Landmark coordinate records

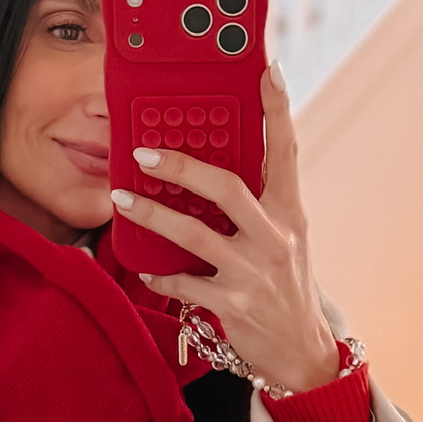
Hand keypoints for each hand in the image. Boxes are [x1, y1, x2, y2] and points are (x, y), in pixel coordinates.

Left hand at [110, 63, 340, 393]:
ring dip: (152, 215)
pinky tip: (145, 268)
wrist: (300, 351)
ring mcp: (253, 274)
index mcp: (290, 213)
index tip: (266, 70)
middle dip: (181, 167)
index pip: (286, 150)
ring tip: (122, 199)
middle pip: (226, 187)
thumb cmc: (285, 286)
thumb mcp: (286, 238)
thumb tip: (217, 164)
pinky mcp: (232, 306)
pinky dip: (161, 275)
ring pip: (194, 235)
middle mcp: (275, 238)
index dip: (276, 108)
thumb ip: (260, 202)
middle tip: (143, 152)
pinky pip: (184, 284)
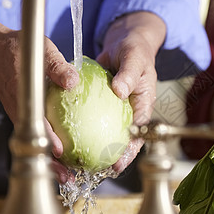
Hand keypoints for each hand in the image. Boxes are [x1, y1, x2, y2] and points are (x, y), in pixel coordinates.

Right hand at [0, 0, 79, 182]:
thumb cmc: (19, 51)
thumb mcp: (43, 52)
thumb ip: (58, 66)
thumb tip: (73, 81)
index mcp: (24, 99)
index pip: (36, 124)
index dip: (47, 140)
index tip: (59, 153)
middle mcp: (20, 112)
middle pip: (34, 143)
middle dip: (50, 163)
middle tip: (68, 178)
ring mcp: (20, 115)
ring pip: (34, 143)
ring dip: (50, 159)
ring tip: (68, 174)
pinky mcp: (23, 115)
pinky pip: (35, 134)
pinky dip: (48, 145)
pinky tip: (66, 151)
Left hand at [96, 11, 165, 172]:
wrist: (124, 43)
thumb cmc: (134, 50)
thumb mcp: (134, 58)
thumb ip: (129, 74)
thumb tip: (119, 91)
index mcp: (143, 106)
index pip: (139, 133)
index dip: (130, 151)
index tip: (118, 162)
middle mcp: (130, 112)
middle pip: (124, 140)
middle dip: (114, 157)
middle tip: (99, 169)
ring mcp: (116, 111)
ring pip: (108, 133)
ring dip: (97, 147)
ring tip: (83, 162)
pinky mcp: (102, 105)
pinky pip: (93, 119)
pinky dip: (85, 128)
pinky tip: (69, 136)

### [Prompt]
Your answer must be the line holding "middle mcp: (130, 112)" and every later line of the entries above, written out exactly, and nothing else.

### [Problem solution]
middle mcp: (130, 112)
middle pip: (124, 140)
middle dip: (114, 157)
middle tip: (99, 169)
ring mcp: (116, 111)
ring pip: (108, 133)
ring dip: (97, 147)
ring tip: (83, 162)
pinky mcp: (102, 105)
pinky pip: (93, 119)
pinky dip: (85, 128)
pinky tip: (69, 136)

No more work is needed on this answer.